Monday, February 17, 2020

The other European crisis: NO BABIES!

Image result for european birth rates images
We listen to Mark Steyn when he sits in for Rush Limbaugh or catch him on Fox News.

Mark is usually funny but also rather serious, specially when he is talking about Europe.  
He is warning the Europeans ,and the rest of us in the West as well, that you can not have a future without babies:

"The developed world, like Elisabeth, is barren.
Collectively barren, I hasten to add. 

Individually, it's made up of millions of fertile women, who voluntarily opt for no children at all or one designer kid at 39. 
 
In Italy, the home of the Church, the birthrate's somewhere around 1.2, 1.3 children per couple – or about half "replacement rate."
 
Japan, Germany and Russia are already in net population decline. 
 
Fifty percent of Japanese women born in the Seventies are childless. 
 
Between 1990 and 2000, the percentage of Spanish women childless at the age of 30 almost doubled, from just over 30 percent to just shy of 60 percent. 
 
In Sweden, Finland, Austria, Switzerland, the Netherlands and the United Kingdom, 20 percent of 40-year old women are childless. 
 
In a recent poll, invited to state the "ideal" number of children, 16.6 percent of Germans answered "None." 
 
We are living in Zacharias and Elisabeth's world – by choice."   (Steyn)
 
Why do babies matter?  

First, how do you pass on your culture, language and customs when everybody is "50-something" and the population is declining?  Who is going to appreciate all of those cathedrals, statues and traditions? 

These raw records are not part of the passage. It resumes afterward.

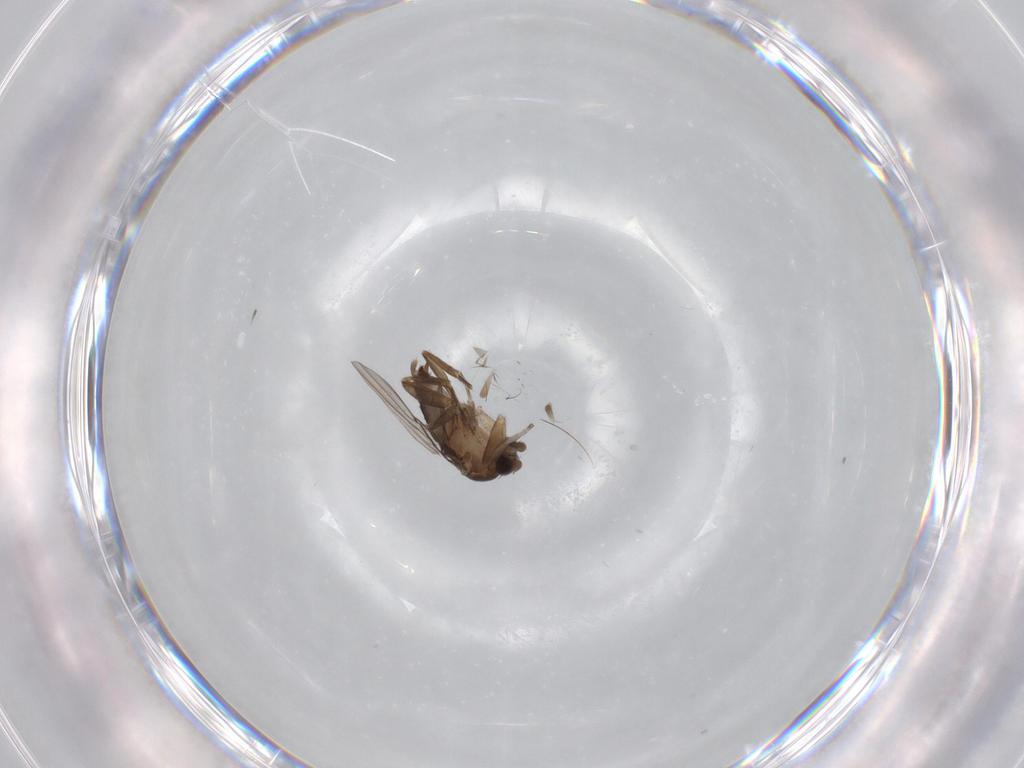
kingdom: Animalia
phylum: Arthropoda
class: Insecta
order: Diptera
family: Phoridae
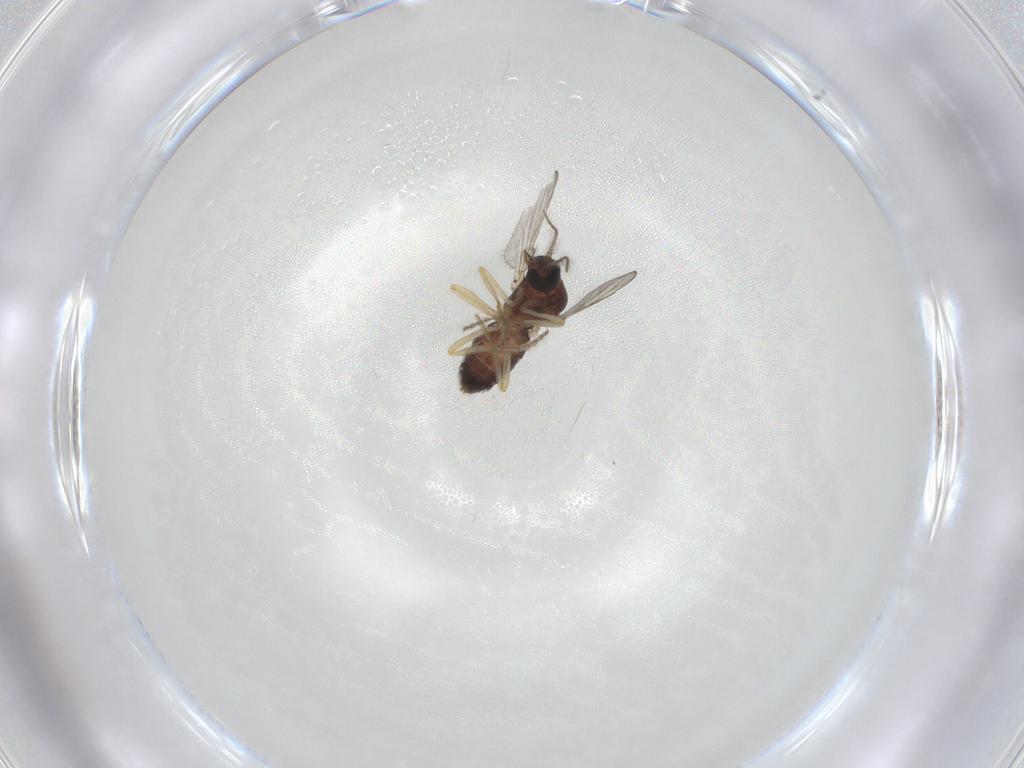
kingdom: Animalia
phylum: Arthropoda
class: Insecta
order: Diptera
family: Ceratopogonidae
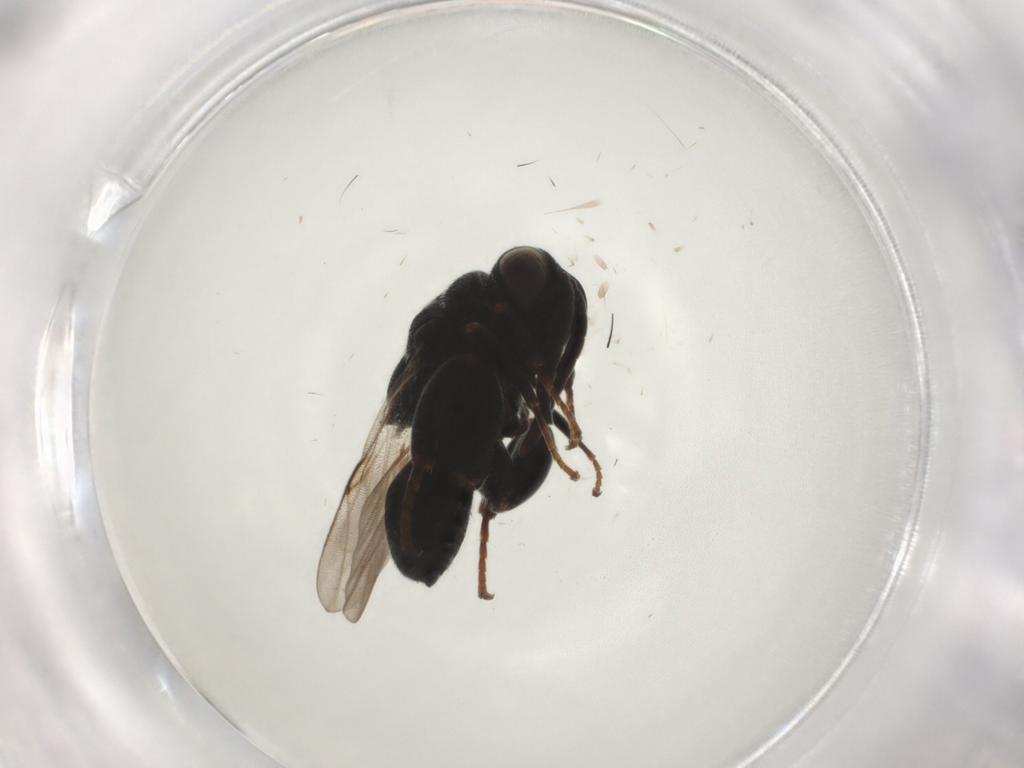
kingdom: Animalia
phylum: Arthropoda
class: Insecta
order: Hymenoptera
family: Chalcididae
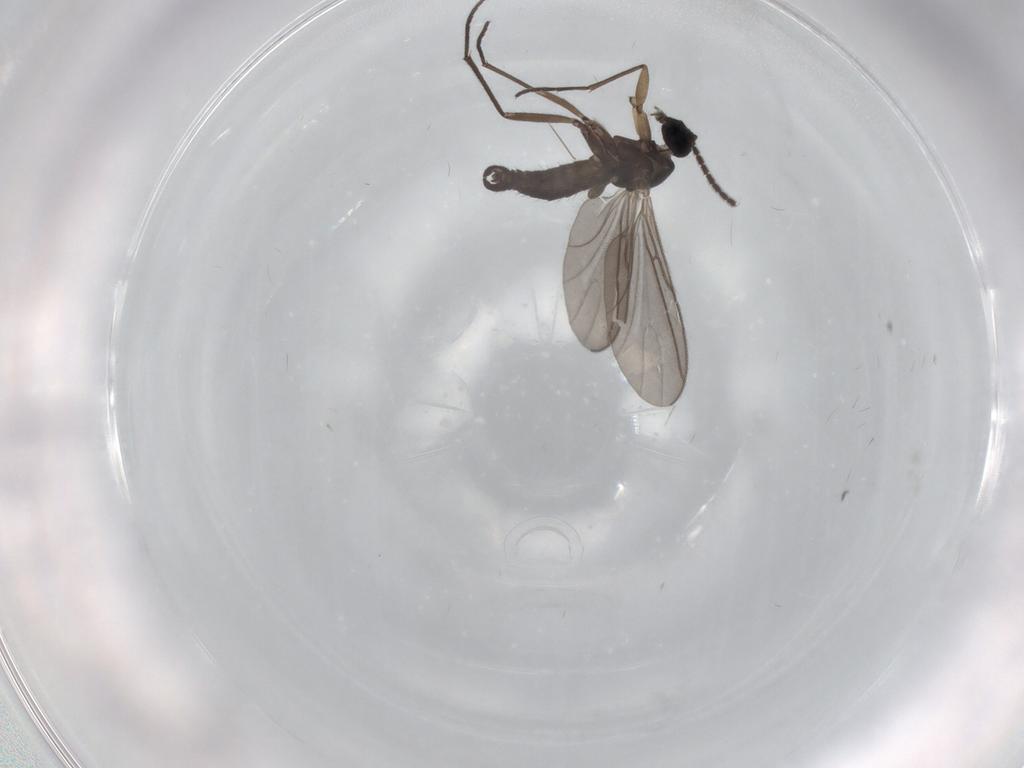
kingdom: Animalia
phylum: Arthropoda
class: Insecta
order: Diptera
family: Sciaridae
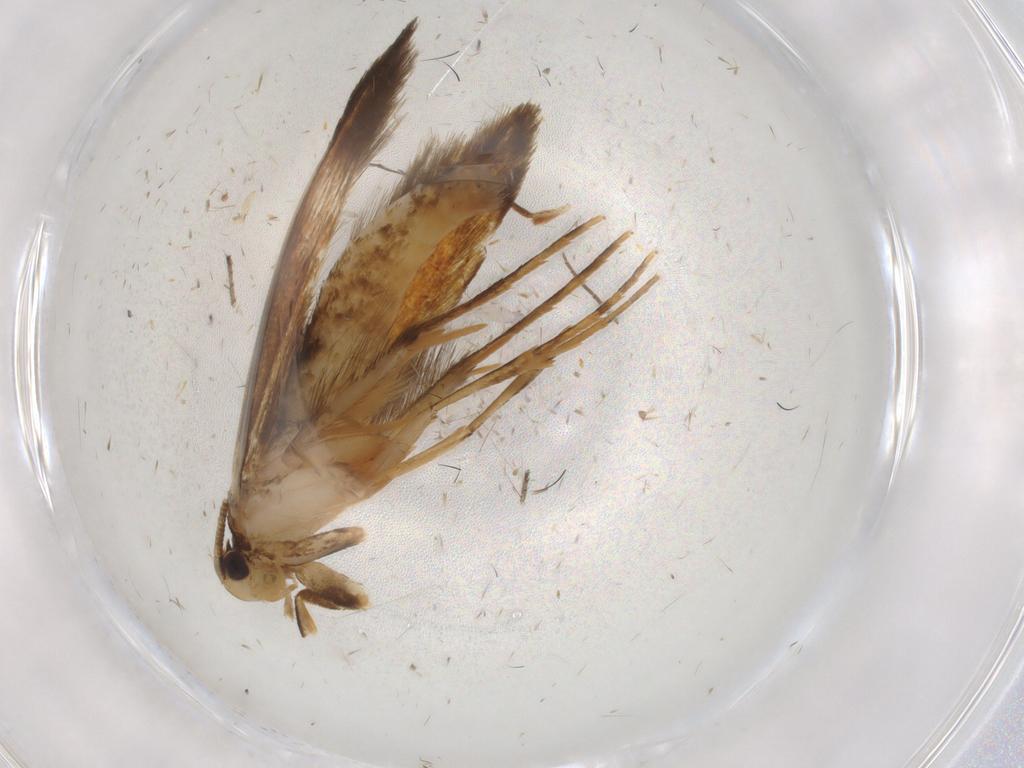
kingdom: Animalia
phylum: Arthropoda
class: Insecta
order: Lepidoptera
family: Tineidae
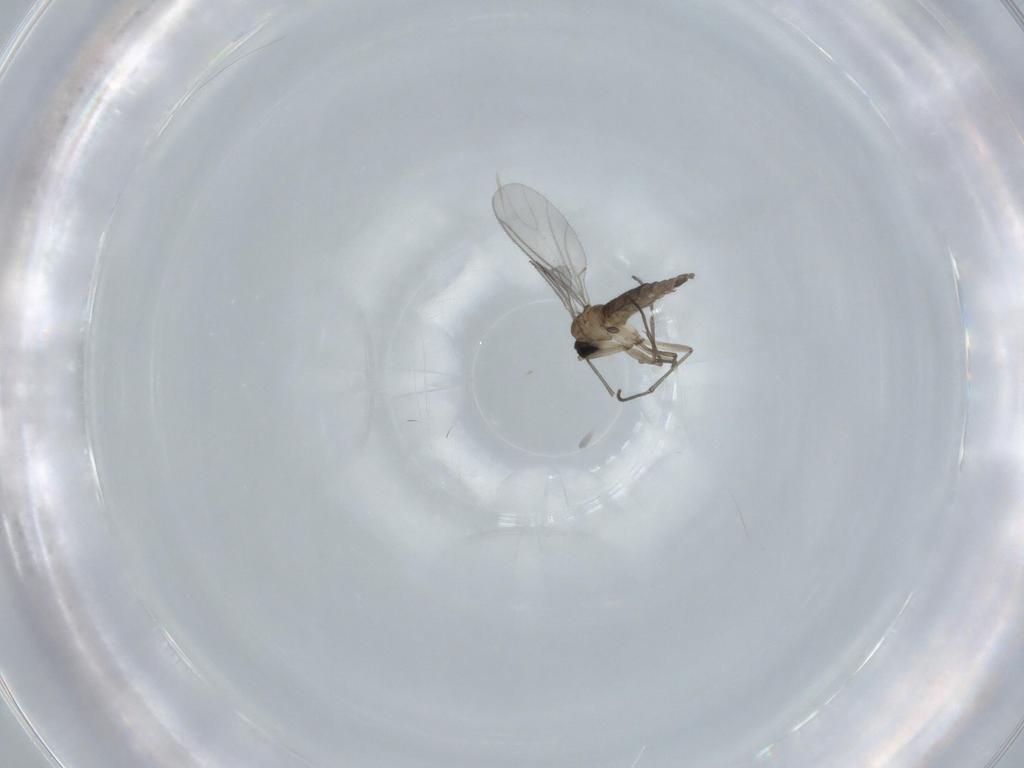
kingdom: Animalia
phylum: Arthropoda
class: Insecta
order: Diptera
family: Sciaridae
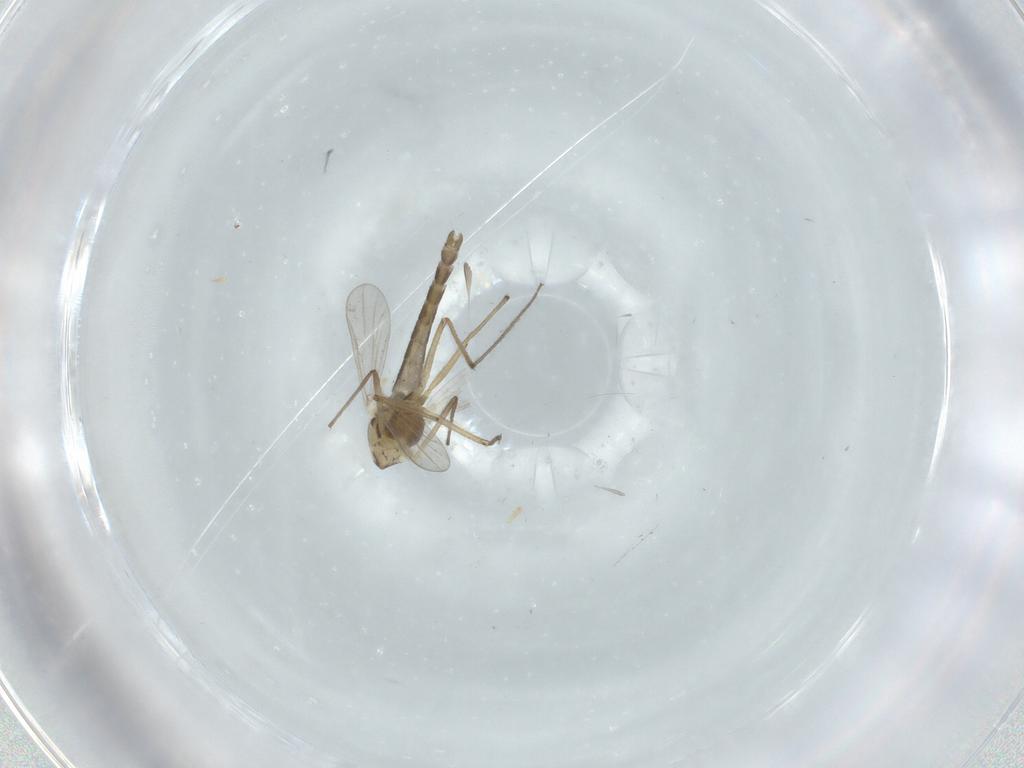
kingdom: Animalia
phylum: Arthropoda
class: Insecta
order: Diptera
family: Chironomidae
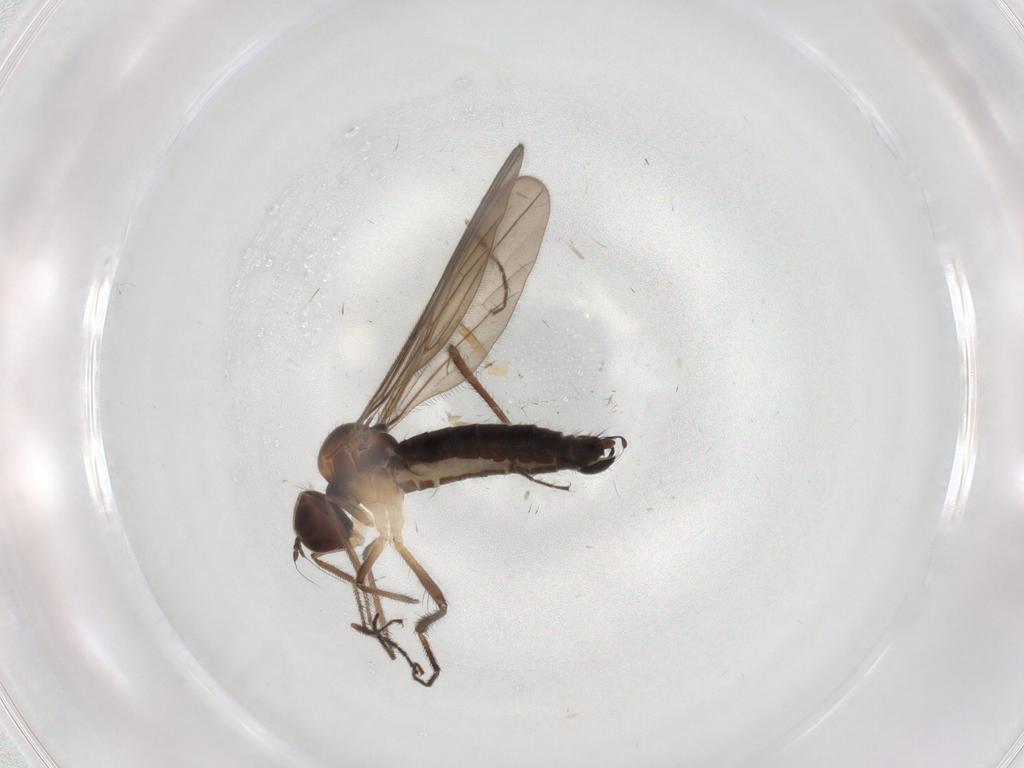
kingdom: Animalia
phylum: Arthropoda
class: Insecta
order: Diptera
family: Hybotidae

Second, how do you support older people collecting generous monthly benefits?  You don't do it with low birth rates.   After all, demography is destiny!

Last, but not least, who is going to defend what we value, such as freedom of speech, the rights of women, respect for dissent, the rule of law, etc?  How can you defend that with an army of "60-year olds" spending their retirement years in senior homes?
 
Steyn is right and the Europeans are in trouble.